On Fri, 24 Nov 2006, Hugh Dickins wrote:

> On Fri, 24 Nov 2006, Mel Gorman wrote:
>>
>> This is what the (compile-tested-only on x86) patch looks like for
>> GFP_HIGH_MOVABLE. The remaining in-tree GFP_HIGHUSER users are infiniband,
>> kvm, ncpfs, nfs, pipes (possible the most frequent user), m68knommu, hugepages
>> and kexec.
>>
>> Signed-off-by: Mel Gorman <mel@....ul.ie>
>
> You need to add in something like the patch below (mutatis mutandis
> for whichever approach you end up taking): tmpfs uses highmem pages
> for its swap vector blocks, noting where on swap the data pages are,
> and allocates them with mapping_gfp_mask(inode->i_mapping); but we
> don't have any mechanism in place for reclaiming or migrating those.
>

Good catch. In the page clustering patches I work on, I am doing this;

-       page = alloc_page_vma(gfp | __GFP_ZERO, &pvma, 0);
+       page = alloc_page_vma(
+                       set_migrateflags(gfp | __GFP_ZERO, __GFP_RECLAIMABLE),
+                                                               &pvma, 0);

to get rid of the MOVABLE flag and replace it with __GFP_RECLAIMABLE. This 
clustered the allocations together with allocations like inode cache. In 
retrospect, this was not a good idea because it assumes that tmpfs and 
shmem pages are short-lived. That may not be the case at all.
☆ ☆ ☆ ☆ ☆
Prompt: Reproduce the passage of the patch discussion starting with "Good catch. In" and going on through "case at all.".

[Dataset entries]
☆ ☆ ☆ ☆ ☆
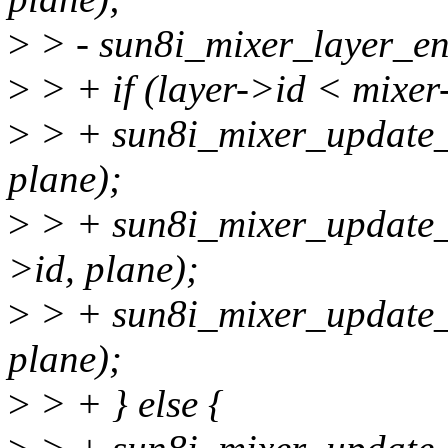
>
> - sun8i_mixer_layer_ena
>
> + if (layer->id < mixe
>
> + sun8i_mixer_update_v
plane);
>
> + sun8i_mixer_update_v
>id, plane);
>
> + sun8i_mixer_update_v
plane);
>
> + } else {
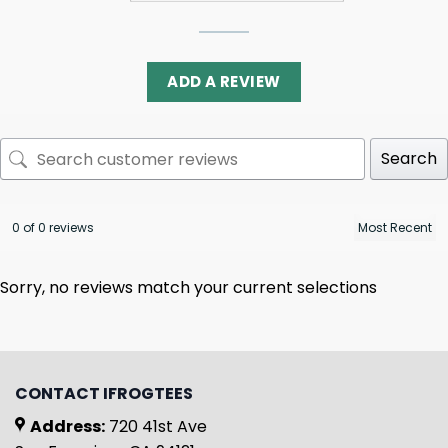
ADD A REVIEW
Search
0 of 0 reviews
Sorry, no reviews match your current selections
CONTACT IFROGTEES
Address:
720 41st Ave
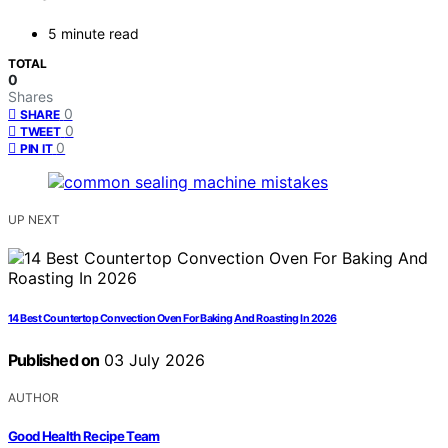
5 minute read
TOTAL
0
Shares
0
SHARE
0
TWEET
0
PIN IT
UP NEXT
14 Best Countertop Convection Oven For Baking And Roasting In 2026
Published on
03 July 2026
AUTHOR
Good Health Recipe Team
☆ ☆ ☆ ☆ ☆
Output for this task:
Good catch. In the page clustering patches I work on, I am doing this;

-       page = alloc_page_vma(gfp | __GFP_ZERO, &pvma, 0);
+       page = alloc_page_vma(
+                       set_migrateflags(gfp | __GFP_ZERO, __GFP_RECLAIMABLE),
+                                                               &pvma, 0);

to get rid of the MOVABLE flag and replace it with __GFP_RECLAIMABLE. This 
clustered the allocations together with allocations like inode cache. In 
retrospect, this was not a good idea because it assumes that tmpfs and 
shmem pages are short-lived. That may not be the case at all.